Can you write out the entries below again with every "Rena Ware" renamed to "RenaWare", leaving all other text unchanged and the pictures out?

*** Opening of Dataset content ***

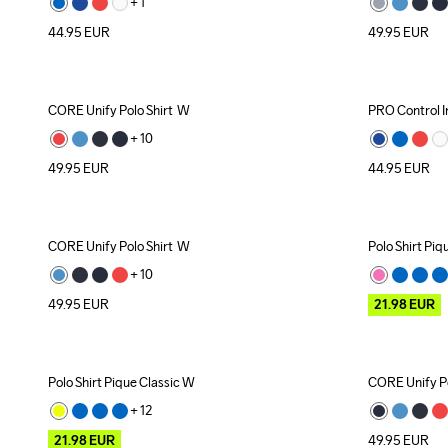
+ 
1
44.95
EUR
49.95
EUR
CORE Unify Polo Shirt  W
PRO Control 
Recycled
+ 
10
49.95
EUR
44.95
EUR
CORE Unify Polo Shirt  W
Polo Shirt Piq
Recycled
Outlet
+ 
10
49.95
EUR
21.98
EUR
Polo Shirt Pique Classic W
CORE Unify Po
Outlet
Recycled
+ 
12
21.98
EUR
49.95
EUR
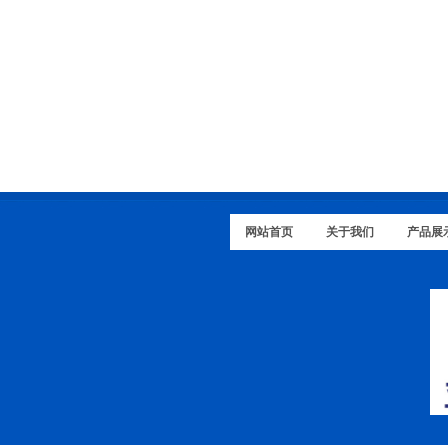
网站首页
关于我们
产品展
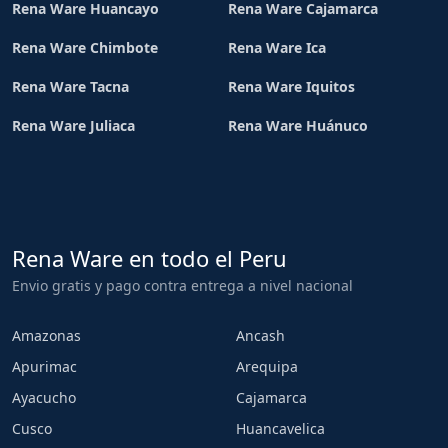
Rena Ware Huancayo
Rena Ware Cajamarca
Rena Ware Chimbote
Rena Ware Ica
Rena Ware Tacna
Rena Ware Iquitos
Rena Ware Juliaca
Rena Ware Huánuco
Rena Ware en todo el Peru
Envio gratis y pago contra entrega a nivel nacional
Amazonas
Ancash
Apurimac
Arequipa
Ayacucho
Cajamarca
Cusco
Huancavelica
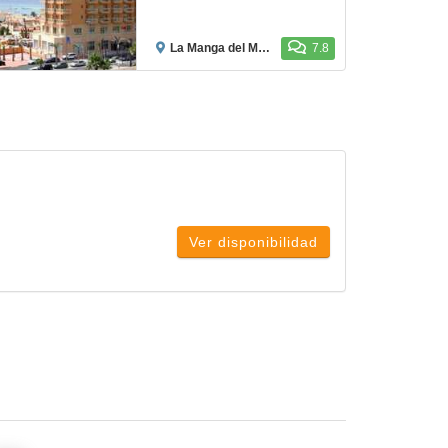
La Manga del Mar Menor
7.8
Ver disponibilidad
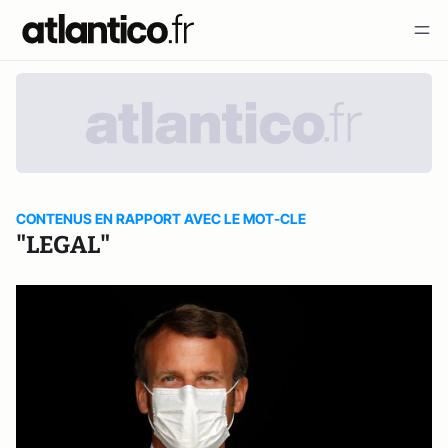
CONTENUS EN RAPPORT AVEC LE MOT-CLE
"LEGAL"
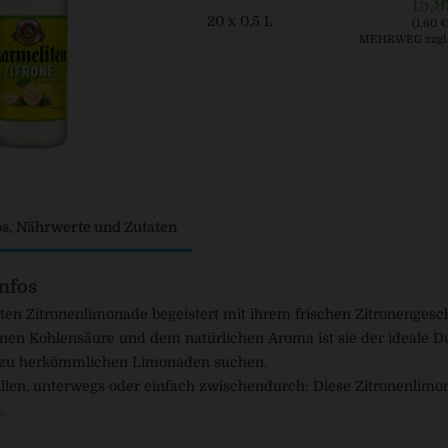
15,9
20 x 0,5 L
(1,60 € 
MEHRWEG
zzgl
os, Nährwerte und Zutaten
nfos
iten Zitronenlimonade begeistert mit ihrem frischen Zitroneng
einen Kohlensäure und dem natürlichen Aroma ist sie der ideale Durs
e zu herkömmlichen Limonaden suchen.
llen, unterwegs oder einfach zwischendurch: Diese Zitronenlimona
.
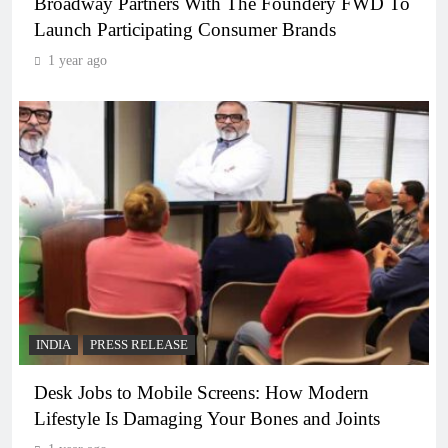
Broadway Partners With The Foundery FWD To
Launch Participating Consumer Brands
1 year ago
INDIA
PRESS RELEASE
Desk Jobs to Mobile Screens: How Modern
Lifestyle Is Damaging Your Bones and Joints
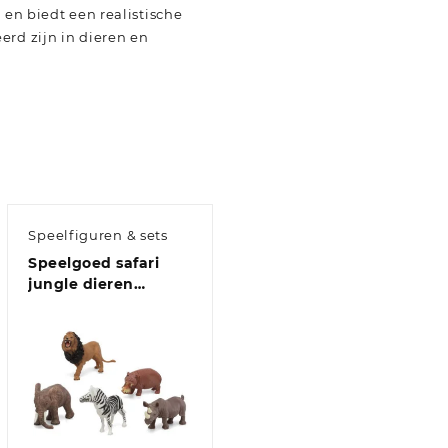
 en biedt een realistische
erd zijn in dieren en
Speelfiguren & sets
Speelgoed safari
jungle dieren
figuren 5x stuks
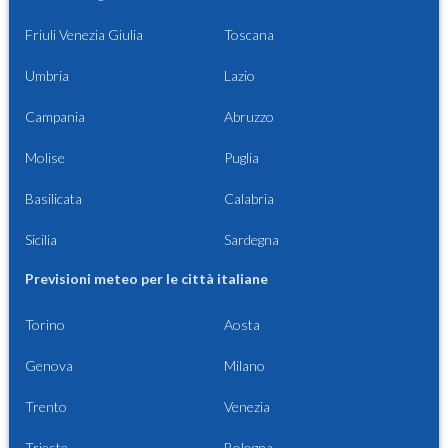
Friuli Venezia Giulia
Toscana
Umbria
Lazio
Campania
Abruzzo
Molise
Puglia
Basilicata
Calabria
Sicilia
Sardegna
Previsioni meteo per le città italiane
Torino
Aosta
Genova
Milano
Trento
Venezia
Trieste
Bologna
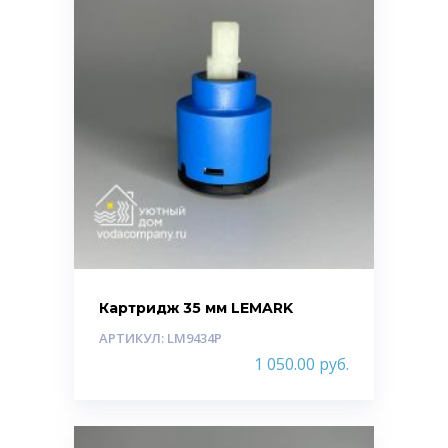
Картридж 35 мм LEMARK
АРТИКУЛ: LM9434P
1 050.00
руб.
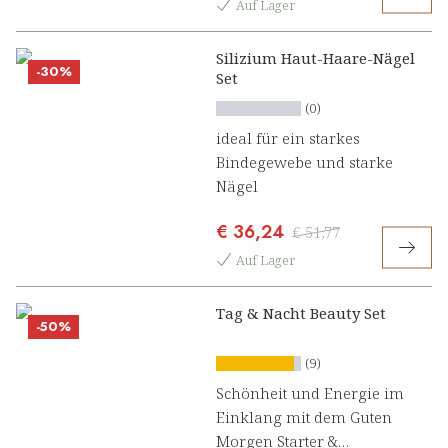
Auf Lager
Silizium Haut-Haare-Nägel
-30%
Set
(0)
ideal für ein starkes
Bindegewebe und starke
Nägel
€ 36,24
€ 51,77
Auf Lager
Tag & Nacht Beauty Set
-50%
(9)
Schönheit und Energie im
Einklang mit dem Guten
Morgen Starter &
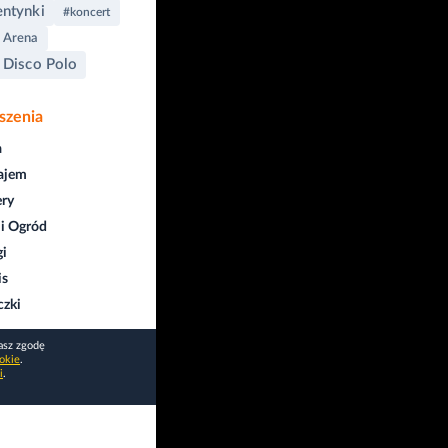
ntynki
#koncert
 Arena
 Disco Polo
szenia
a
ajem
ry
i Ogród
gi
is
czki
asz zgodę
okie
.
i
.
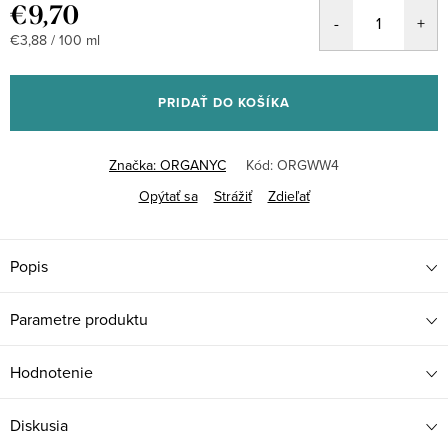
€9,70
Jednotková
€3,88 / 100 ml
cena:
PRIDAŤ DO KOŠÍKA
Značka:
ORGANYC
Kód:
ORGWW4
Opýtať sa
Strážiť
Zdieľať
Popis
Parametre produktu
Hodnotenie
Diskusia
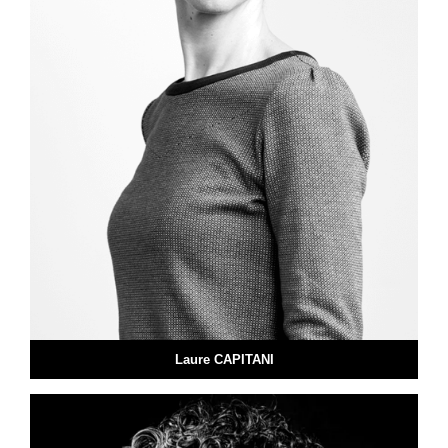
Laure CAPITANI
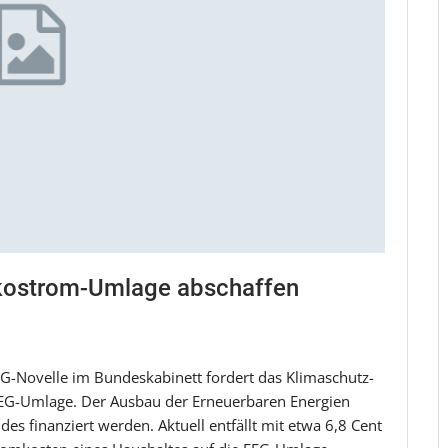
Ökostrom-Umlage abschaffen
EG-Novelle im Bundeskabinett fordert das Klimaschutz-
EEG-Umlage. Der Ausbau der Erneuerbaren Energien
s finanziert werden. Aktuell entfällt mit etwa 6,8 Cent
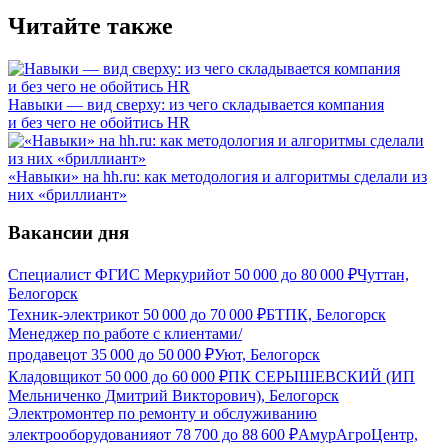
Читайте также
Навыки — вид сверху: из чего складывается компания
и без чего не обойтись HR
«Навыки» на hh.ru: как методология и алгоритмы сделали из
них «бриллиант»
Вакансии дня
Специалист ФГИС Меркурий
от
50 000
до
80 000
₽
Чуттан,
Белогорск
Техник-электрик
от
50 000
до
70 000
₽
БТПК, Белогорск
Менеджер по работе с клиентами/
продавец
от
35 000
до
50 000
₽
Уют, Белогорск
Кладовщик
от
50 000
до
60 000
₽
ПК СЕРЫШЕВСКИЙ (ИП
Мельниченко Дмитрий Викторович), Белогорск
Электромонтер по ремонту и обслуживанию
электрооборудования
от
78 700
до
88 600
₽
АмурАгроЦентр,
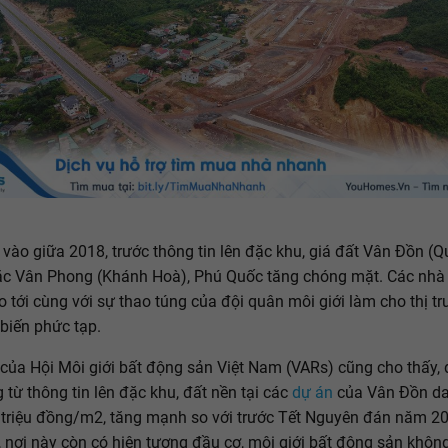
, vào giữa 2018, trước thông tin lên đặc khu, giá đất Vân Đồn (
ắc Vân Phong (Khánh Hoà), Phú Quốc tăng chóng mặt. Các nhà
o tới cùng với sự thao túng của đội quân môi giới làm cho thị t
 biến phức tạp.
của Hội Môi giới bất động sản Việt Nam (VARs) cũng cho thấy, 
 từ thông tin lên đặc khu, đất nền tại các
dự án
của Vân Đồn d
 triệu đồng/m2, tăng mạnh so với trước Tết Nguyên đán năm 2
, nơi này còn có hiện tượng đầu cơ, môi giới bất động sản khôn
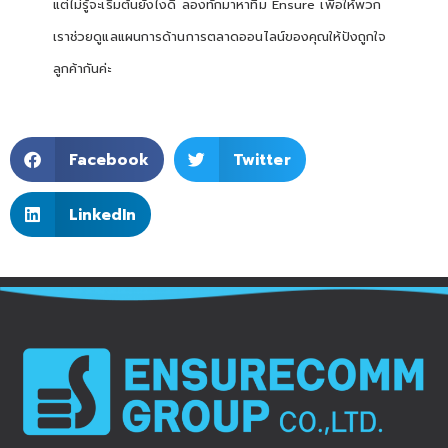
แต่ไม่รู้จะเริ่มต้นยังไงดี ลองทักมาหาทีม Ensure เพื่อให้พวก
เราช่วยดูแลแผนการด้านการตลาดออนไลน์ของคุณให้ปังถูกใจ
ลูกค้ากันค่ะ
Facebook
Twitter
LinkedIn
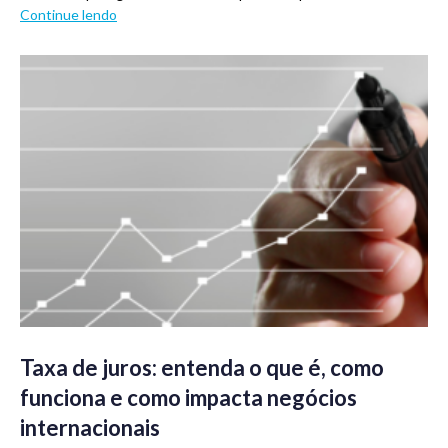
Continue lendo
Taxa de juros: entenda o que é, como
funciona e como impacta negócios
internacionais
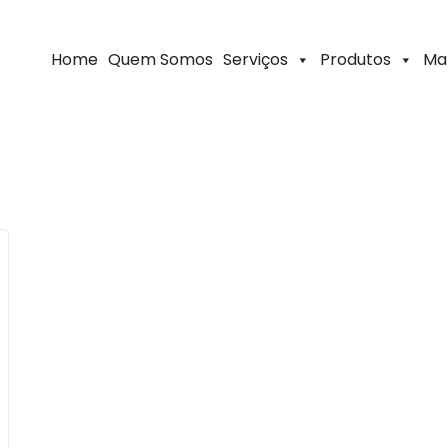
Home
Quem Somos
Serviços
Produtos
Ma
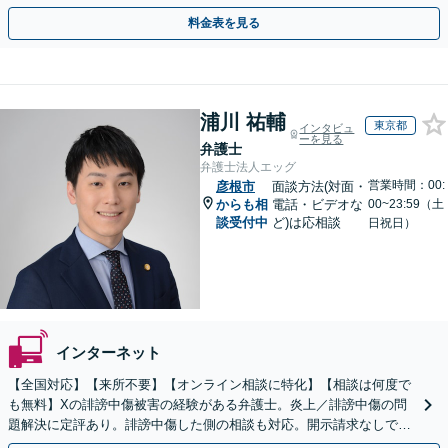
用面のリスクも包み隠さずお伝えしサポートします。
料金表を見る
浦川 祐輔
東京都
インタビュ
ーを見る
弁護士
弁護士法人エッグ
営業時間：00:
彦根市
面談方法(対面・
からも相
電話・ビデオな
00~23:59（土
談受付中
ど)は応相談
日祝日）
インターネット
【全国対応】【来所不要】【オンライン相談に特化】【相談は何度で
も無料】Xの誹謗中傷被害の経験がある弁護士。炎上／誹謗中傷の問
題解決に定評あり。誹謗中傷した側の相談も対応。開示請求なしで本
人の特定ができる場合もあり。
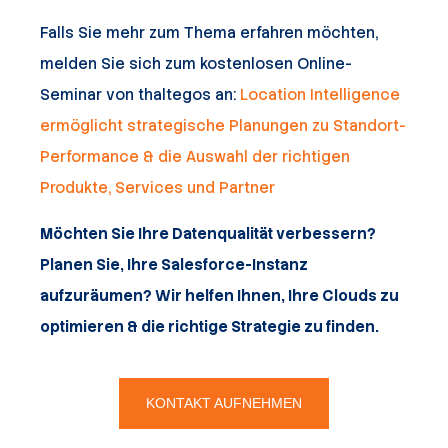
Falls Sie mehr zum Thema erfahren möchten,
melden Sie sich zum kostenlosen Online-
Seminar von thaltegos an:
Location Intelligence
ermöglicht strategische Planungen zu Standort-
Performance & die Auswahl der richtigen
Produkte, Services und Partner
Möchten Sie Ihre Datenqualität verbessern?
Planen Sie, Ihre Salesforce-Instanz
aufzuräumen? Wir helfen Ihnen, Ihre Clouds zu
optimieren & die richtige Strategie zu finden.
KONTAKT AUFNEHMEN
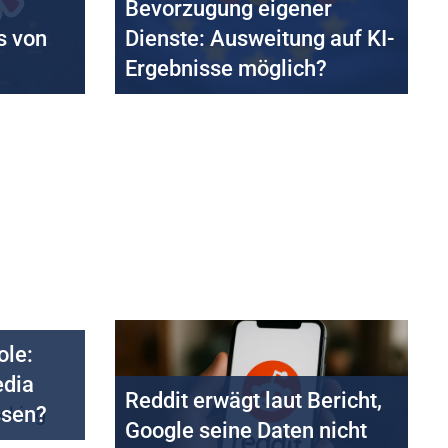
Bevorzugung eigener
s von
Dienste: Ausweitung auf KI-
Ergebnisse möglich?
ole:
edia
Reddit erwägt laut Bericht,
ssen?
Google seine Daten nicht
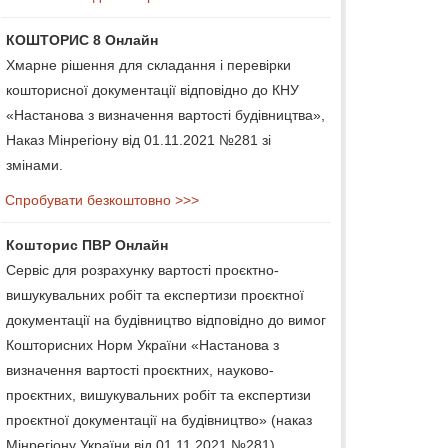
КОШТОРИС 8 Онлайн
Хмарне рішення для складання і перевірки
кошторисної документації відповідно до КНУ
«Настанова з визначення вартості будівництва»,
Наказ Мінрегіону від 01.11.2021 №281 зі
змінами.
Спробувати безкоштовно >>>
Кошторис ПВР Онлайн
Сервіс для розрахунку вартості проєктно-
вишукувальних робіт та експертизи проєктної
документації на будівництво відповідно до вимог
Кошторисних Норм України «Настанова з
визначення вартості проєктних, науково-
проєктних, вишукувальних робіт та експертизи
проєктної документації на будівництво» (наказ
Мінрегіону України від 01.11.2021 №281).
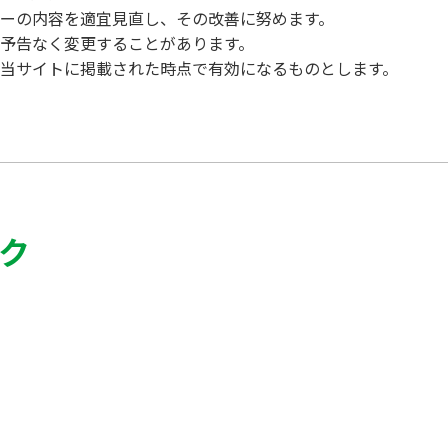
ーの内容を適宜見直し、その改善に努めます。
予告なく変更することがあります。
当サイトに掲載された時点で有効になるものとします。
ク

*** Close of Dataset content ***

### Response to this task:
+ 
1
44.95
EUR
49.95
EUR
CORE Unify Polo Shirt  W
PRO Control 
Recycled
+ 
10
49.95
EUR
44.95
EUR
CORE Unify Polo Shirt  W
Polo Shirt Piq
Recycled
Outlet
+ 
10
49.95
EUR
21.98
EUR
Polo Shirt Pique Classic W
CORE Unify Po
Outlet
Recycled
+ 
12
21.98
EUR
49.95
EUR
网站首页
关于我们
产品展
RenaWare Huancayo
RenaWare Cajamarca
RenaWare Chimbote
RenaWare Ica
RenaWare Tacna
RenaWare Iquitos
RenaWare Juliaca
RenaWare Huánuco
RenaWare en todo el Peru
Envio gratis y pago contra entrega a nivel nacional
Amazonas
Ancash
Apurimac
Arequipa
Ayacucho
Cajamarca
Cusco
Huancavelica
La Manga del Mar Menor
7.8
Ver disponibilidad
CONTENUS EN RAPPORT AVEC LE MOT-CLE
"LEGAL"
15,9
20 x 0,5 L
(1,60 € 
MEHRWEG
zzgl
os, Nährwerte und Zutaten
nfos
iten Zitronenlimonade begeistert mit ihrem frischen Zitroneng
einen Kohlensäure und dem natürlichen Aroma ist sie der ideale Durs
e zu herkömmlichen Limonaden suchen.
llen, unterwegs oder einfach zwischendurch: Diese Zitronenlimona
.
Broadway Partners With The Foundery FWD To
Launch Participating Consumer Brands
1 year ago
INDIA
PRESS RELEASE
Desk Jobs to Mobile Screens: How Modern
Lifestyle Is Damaging Your Bones and Joints
 en biedt een realistische
erd zijn in dieren en
Speelfiguren & sets
Speelgoed safari
jungle dieren
figuren 5x stuks
Friuli Venezia Giulia
Toscana
Umbria
Lazio
Campania
Abruzzo
Molise
Puglia
Basilicata
Calabria
Sicilia
Sardegna
Previsioni meteo per le città italiane
Torino
Aosta
Genova
Milano
Trento
Venezia
Trieste
Bologna
Картридж 35 мм LEMARK
АРТИКУЛ: LM9434P
1 050.00
руб.
Auf Lager
Silizium Haut-Haare-Nägel
-30%
Set
(0)
ideal für ein starkes
Bindegewebe und starke
Nägel
€ 36,24
€ 51,77
Auf Lager
Tag & Nacht Beauty Set
-50%
(9)
Schönheit und Energie im
Einklang mit dem Guten
Morgen Starter &
ntynki
#koncert
 Arena
 Disco Polo
szenia
a
ajem
ry
i Ogród
gi
is
czki
asz zgodę
okie
.
i
.
€9,70
Jednotková
€3,88 / 100 ml
cena:
PRIDAŤ DO KOŠÍKA
Značka:
ORGANYC
Kód:
ORGWW4
Opýtať sa
Strážiť
Zdieľať
Popis
Parametre produktu
Hodnotenie
Diskusia
Laure CAPITANI
Ökostrom-Umlage abschaffen
EG-Novelle im Bundeskabinett fordert das Klimaschutz-
EEG-Umlage. Der Ausbau der Erneuerbaren Energien
s finanziert werden. Aktuell entfällt mit etwa 6,8 Cent
Читайте также
Навыки — вид сверху: из чего складывается компания
и без чего не обойтись HR
«Навыки» на hh.ru: как методология и алгоритмы сделали из
них «бриллиант»
Вакансии дня
Специалист ФГИС Меркурий
от
50 000
до
80 000
₽
Чуттан,
Белогорск
Техник-электрик
от
50 000
до
70 000
₽
БТПК, Белогорск
Менеджер по работе с клиентами/
продавец
от
35 000
до
50 000
₽
Уют, Белогорск
Кладовщик
от
50 000
до
60 000
₽
ПК СЕРЫШЕВСКИЙ (ИП
Мельниченко Дмитрий Викторович), Белогорск
Электромонтер по ремонту и обслуживанию
электрооборудования
от
78 700
до
88 600
₽
АмурАгроЦентр,
, vào giữa 2018, trước thông tin lên đặc khu, giá đất Vân Đồn (
ắc Vân Phong (Khánh Hoà), Phú Quốc tăng chóng mặt. Các nhà
o tới cùng với sự thao túng của đội quân môi giới làm cho thị t
 biến phức tạp.
của Hội Môi giới bất động sản Việt Nam (VARs) cũng cho thấy, 
 từ thông tin lên đặc khu, đất nền tại các
dự án
của Vân Đồn d
 triệu đồng/m2, tăng mạnh so với trước Tết Nguyên đán năm 2
, nơi này còn có hiện tượng đầu cơ, môi giới bất động sản khôn
แต่ไม่รู้จะเริ่มต้นยังไงดี ลองทักมาหาทีม Ensure เพื่อให้พวก
เราช่วยดูแลแผนการด้านการตลาดออนไลน์ของคุณให้ปังถูกใจ
ลูกค้ากันค่ะ
Facebook
Twitter
LinkedIn
Continue lendo
Taxa de juros: entenda o que é, como
funciona e como impacta negócios
internacionais
Home
Quem Somos
Serviços
Produtos
Ma
用面のリスクも包み隠さずお伝えしサポートします。
料金表を見る
浦川 祐輔
東京都
インタビュ
ーを見る
弁護士
弁護士法人エッグ
営業時間：00:
彦根市
面談方法(対面・
からも相
電話・ビデオな
00~23:59（土
談受付中
ど)は応相談
日祝日）
インターネット
【全国対応】【来所不要】【オンライン相談に特化】【相談は何度で
も無料】Xの誹謗中傷被害の経験がある弁護士。炎上／誹謗中傷の問
題解決に定評あり。誹謗中傷した側の相談も対応。開示請求なしで本
人の特定ができる場合もあり。
Falls Sie mehr zum Thema erfahren möchten,
melden Sie sich zum kostenlosen Online-
Seminar von thaltegos an:
Location Intelligence
ermöglicht strategische Planungen zu Standort-
Performance & die Auswahl der richtigen
Produkte, Services und Partner
Möchten Sie Ihre Datenqualität verbessern?
Planen Sie, Ihre Salesforce-Instanz
aufzuräumen? Wir helfen Ihnen, Ihre Clouds zu
optimieren & die richtige Strategie zu finden.
KONTAKT AUFNEHMEN
Bevorzugung eigener
s von
Dienste: Ausweitung auf KI-
Ergebnisse möglich?
ole:
edia
Reddit erwägt laut Bericht,
ssen?
Google seine Daten nicht
КОШТОРИС 8 Онлайн
Хмарне рішення для складання і перевірки
кошторисної документації відповідно до КНУ
«Настанова з визначення вартості будівництва»,
Наказ Мінрегіону від 01.11.2021 №281 зі
змінами.
Спробувати безкоштовно >>>
Кошторис ПВР Онлайн
Сервіс для розрахунку вартості проєктно-
вишукувальних робіт та експертизи проєктної
документації на будівництво відповідно до вимог
Кошторисних Норм України «Настанова з
визначення вартості проєктних, науково-
проєктних, вишукувальних робіт та експертизи
проєктної документації на будівництво» (наказ
Мінрегіону України від 01.11.2021 №281).
ーの内容を適宜見直し、その改善に努めます。
予告なく変更することがあります。
当サイトに掲載された時点で有効になるものとします。
ク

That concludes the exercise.